The Jewish boy saved himself from the Nazis in Poland by pretending to be a Catholic, even to the point of becoming an altar boy. Pretending to be someone else became a way of life for Jerzy Kosinski (he was born Jozef Lowenkopf), the noted Polish-American author and the protagonist of Jerome Charyn's new novel, Jerzy. "I cannot function without disguises and masks," Charyn has Kosinski say.
The theme of pretense and disguise fills Charyn's novel, and it isn't only the title character who is a master of deception. The novel begins, in fact, with actor Peter Sellers, gifted at impersonation, who played the lead role in the film Being There, adapted from one of Kosinski's novels. Other people whose lives intersected with Kosinski's, including Princess Margaret and Svetlana Alliluyeva (Stalin's daughter), were good at playing roles. Of one character we are told, "Gabriela would undergo sudden changes. She'd show up dressed as a man, her long hair pulled back and hidden under a hat." Jerzy remembers his father playing chess with himself: "He could change his persona, according to which side of the board he was on."
"We're all painted birds," Jerzy says at one point, a reference to another of his novels, The Painted Bird. Charyn seems to suggest that everyone is something of a fake, our real selves hidden behind paint or false smiles or other people's hats.
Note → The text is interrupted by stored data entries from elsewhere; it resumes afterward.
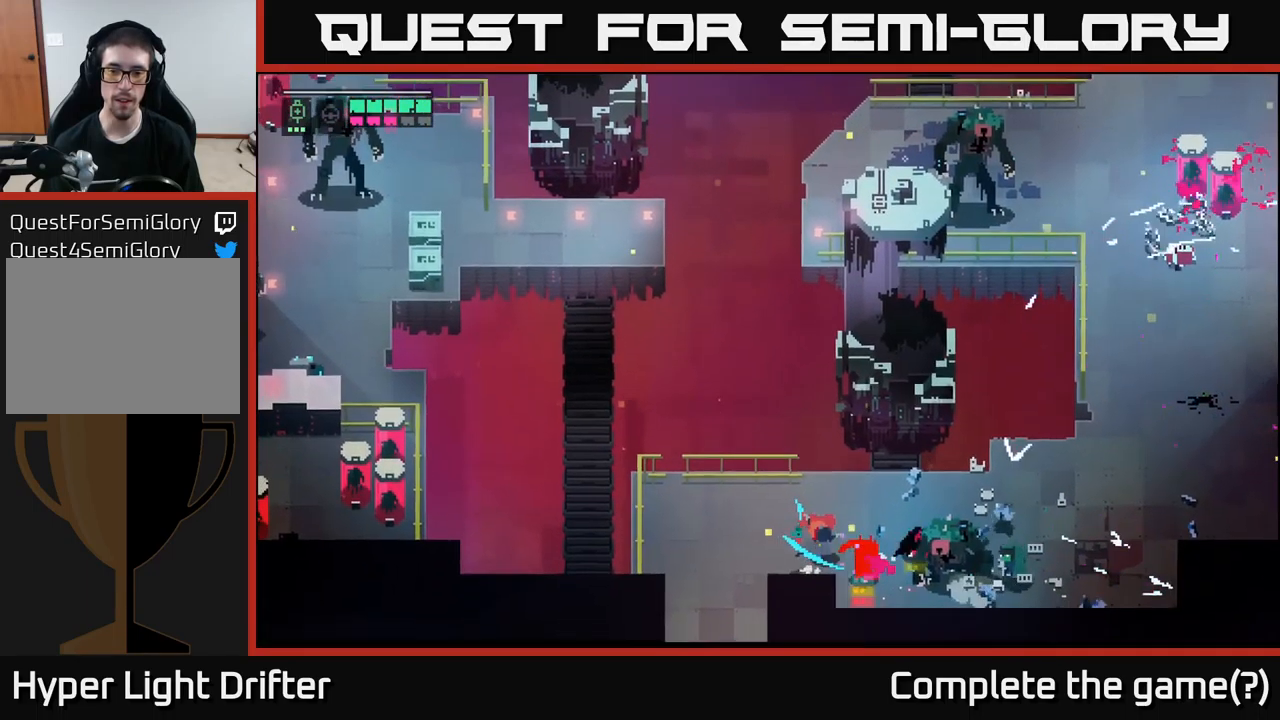
{"buttons": [], "left_stick": "right", "right_stick": "center", "events": [[67, "X", "up"], [250, "X", "down"], [417, "X", "up"]]}
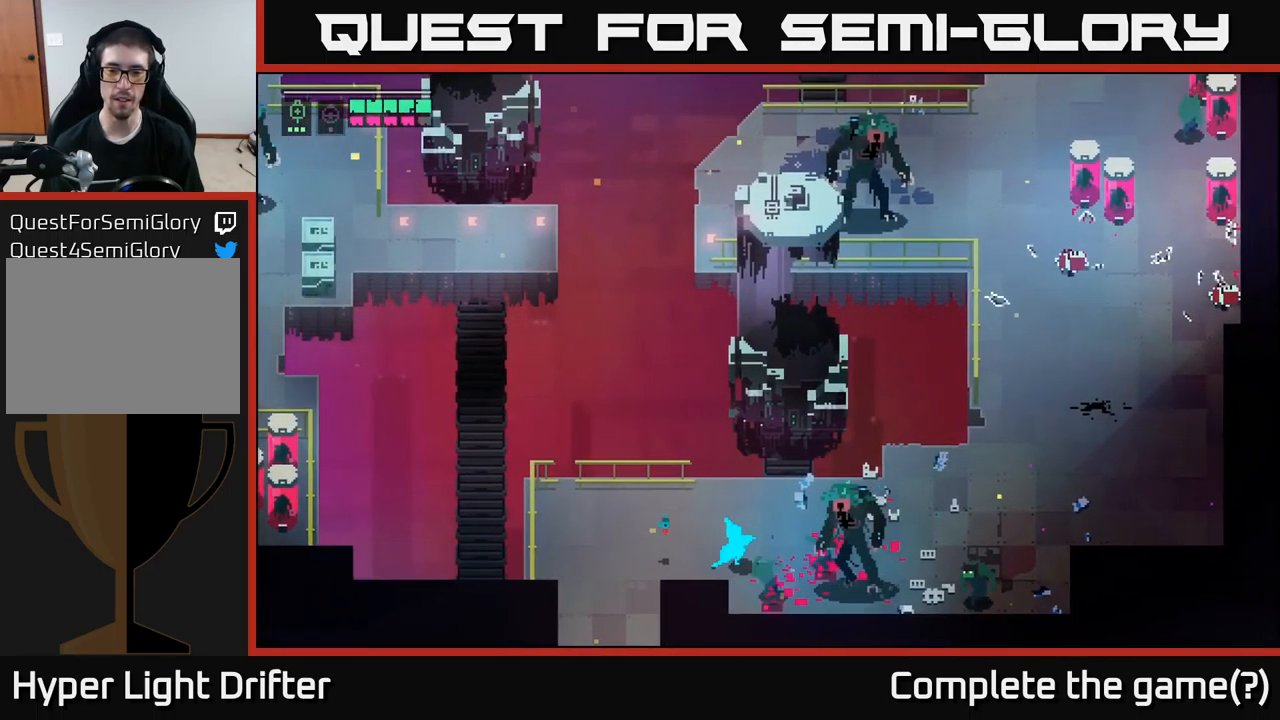
{"buttons": [], "left_stick": "right", "right_stick": "center", "events": [[33, "L2", "down"], [133, "R2", "down"], [233, "R2", "up"], [483, "L2", "up"]]}
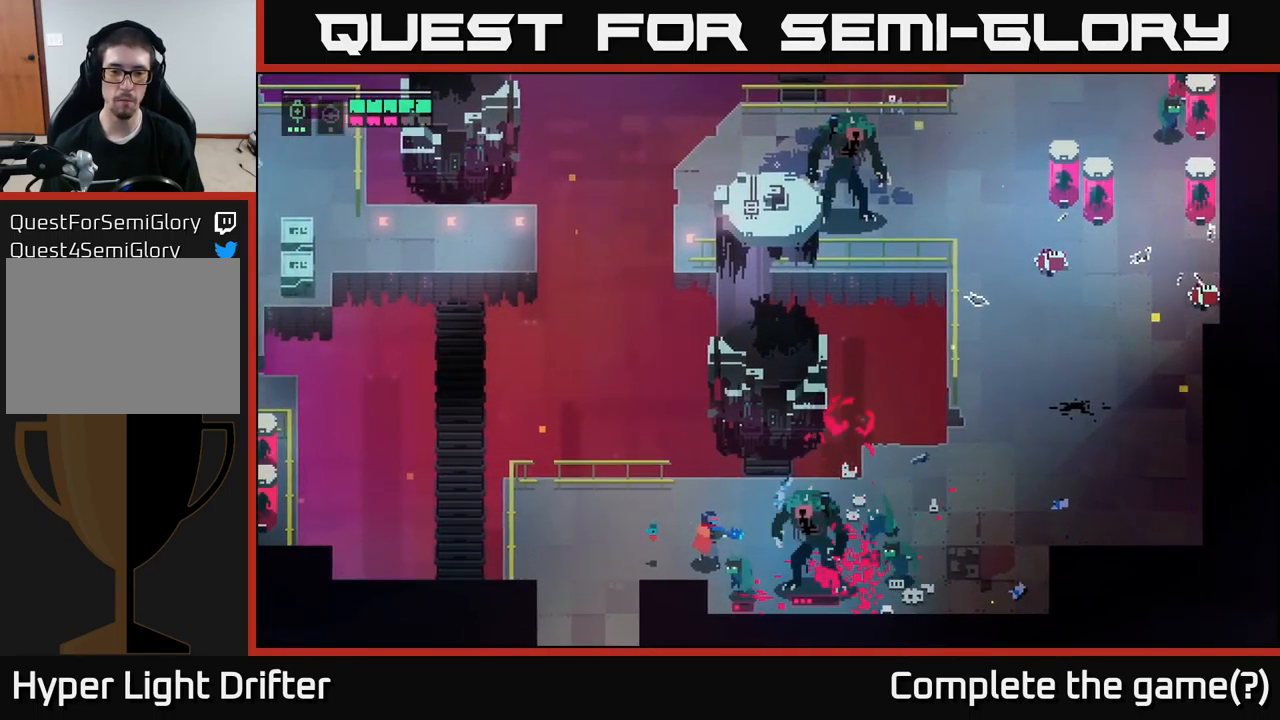
{"buttons": ["A"], "left_stick": "right", "right_stick": "center", "events": [[133, "X", "down"], [283, "X", "up"], [500, "A", "down"]]}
The novel wanders, going back and forth in time with a variety of different narrators picking up the thread of the story. We read, in no particular order, about his survival during World War II, his escape to the West, his coming to the United States in 1957, his marriage to an alcoholic heiress, his literary success and then the accusation that he plagiarized much of his work. It was quite a life, in reality as well as in fiction, before it ended prematurely with suicide in 1991. Unfortunately it was the real Jerzy Kosinski who died that day.